The Japanese, in other words, are the ultimate cultural appropriators, unabashedly repurposing Western art and fashion for their own mysterious ends. There are instances in which Japanese indifference to authorial intent approaches the oblivious, such as when English words and phrases are rendered entirely meaningless. A popular skateboard brand in the 1990s was Bitch, whose logo was a bathroom symbol for the men’s room pointing a gun at a bathroom symbol for the women’s room. No one knew what this meant, least of all the Japanese who went around in polite society with the word “Bitch” emblazoned on their clothes. Or to name an example closer to home, my Japanese aunt recently sent my daughter a pair of green rubber boots branded with the word “Stample.” To ponder this neologism—an apparent combination of “stamp” and “sample”—and to guess at what its creator could have meant is to be confounded by the alienness of another culture.
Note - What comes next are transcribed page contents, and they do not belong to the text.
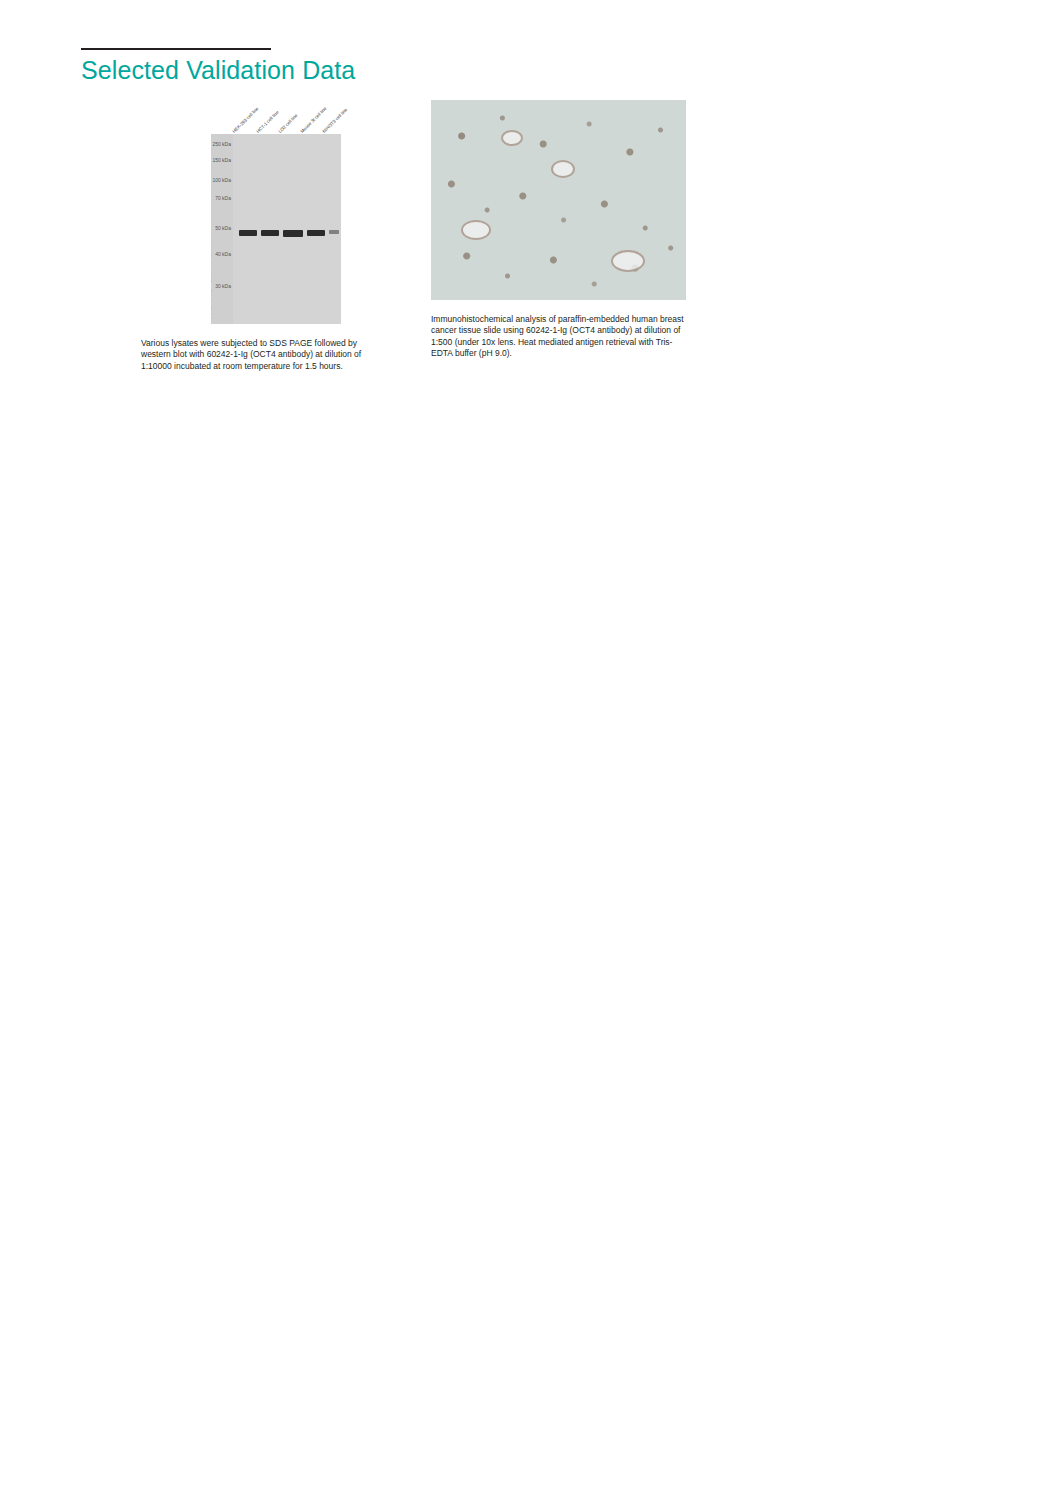Selected Validation Data
HEK-293 cell line HCT-1 cell line LO2 cell line Mouse 3t cell line NIH/3T3 cell line
250 kDa 150 kDa 100 kDa 70 kDa 50 kDa 40 kDa 30 kDa
WB AB 2M PSMA
Various lysates were subjected to SDS PAGE followed by western blot with 60242-1-Ig (OCT4 antibody) at dilution of 1:10000 incubated at room temperature for 1.5 hours.
Immunohistochemical analysis of paraffin-embedded human breast cancer tissue slide using 60242-1-Ig (OCT4 antibody) at dilution of 1:500 (under 10x lens. Heat mediated antigen retrieval with Tris-EDTA buffer (pH 9.0).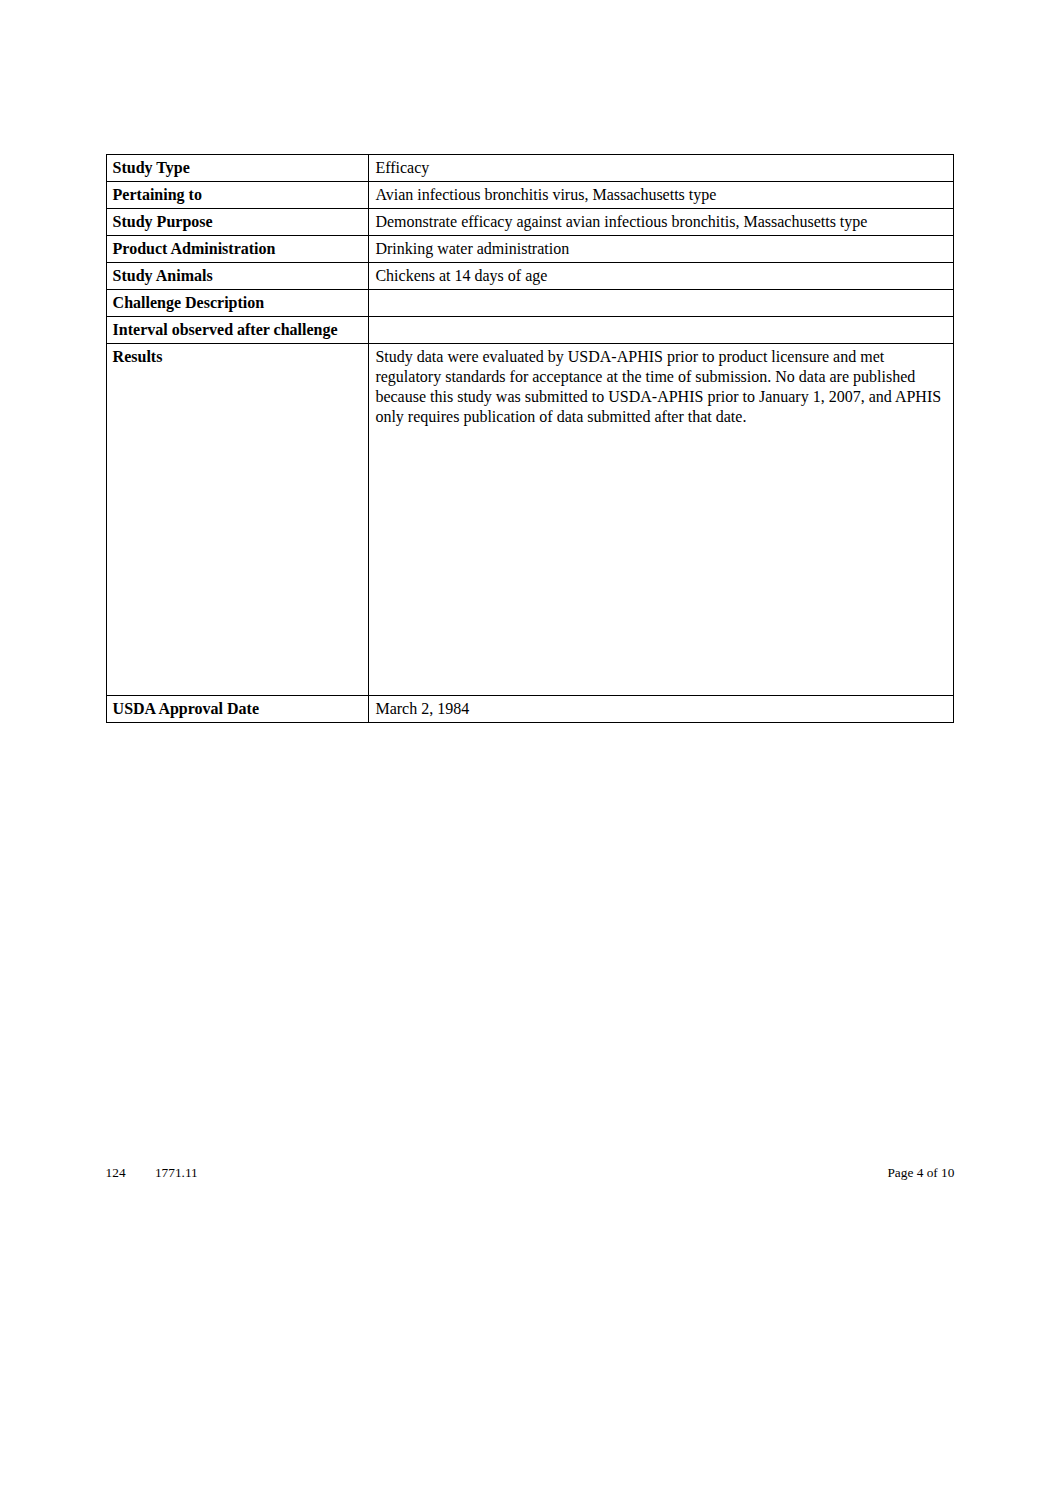| Study Type | Efficacy |
| Pertaining to | Avian infectious bronchitis virus, Massachusetts type |
| Study Purpose | Demonstrate efficacy against avian infectious bronchitis, Massachusetts type |
| Product Administration | Drinking water administration |
| Study Animals | Chickens at 14 days of age |
| Challenge Description | |
| Interval observed after challenge | |
| Results | Study data were evaluated by USDA-APHIS prior to product licensure and met regulatory standards for acceptance at the time of submission. No data are published because this study was submitted to USDA-APHIS prior to January 1, 2007, and APHIS only requires publication of data submitted after that date. |
| USDA Approval Date | March 2, 1984 |
1241771.11
Page 4 of 10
But nowhere are the anxieties of the post-war era more apparent than in anime and manga. Emasculation, subjugation, the fetishization of innocence, the simultaneous reverence and envy of archetypal Western figures—all are present in a genre that the artist Takashi Murakami, for one, views as a subconscious battleground for grappling with issues that have never been addressed in a serious, overt way. This is exemplified throughout Ghost in the Shell, in the way its heroes—blonde, square-jawed, burly, and heavily armed—are juxtaposed against identifiably “normal” Japanese civilians with slumped shoulders and oversized spectacles. But it is especially apparent in the character of Motoko Kusanagi, who, like other anime heroines, boasts very long legs, large breasts that are exposed at every opportunity, and large, pale eyes. Whether the typical anime heroine is an idealized version of a white woman in Asian gloss is the subject of some debate, but what’s clear is that Motoko Kusanagi, like much of contemporary Japanese art and culture, is a composite of influences both Asian and Western. To put it another way, it hardly seems more authentic to cast, say, Rinko Kikuchi in this role than Johansson, who does happen to fit the physical profile of an anime character, down to the roots of her blonde hair.
None of this is to excuse Paramount or any other Hollywood studio that chooses to cast white people in the role of minorities. Cultural appropriation, at its worst, can be a tool of oppression, a way to assert the dominance of white culture by absorbing and making white everything that is different. It can perpetuate white notions of beauty and excellence, which is detrimental to any minority group that struggles to see some organic value in itself.
But cultural appropriation, at its best, can lead to hybrid phenomena that wouldn’t have existed if cultures remained siloed off from one another. We can all agree that the world would be a poorer place without Yojimbo. George Lucas’s appropriation of traditional Japanese dress produced the aesthetic of Star Wars, which hardly seems a cause for ethno-centric complaint. The list goes on and on, from the distinct way the Japanese play baseball to the invention of the California sushi roll to the way the Wachowskis appropriated aspects of Ghost in the Shell for The Matrix. And it’s impossible to imagine what anime would be if its creators restricted themselves to some rigid notion of Japanese authenticity.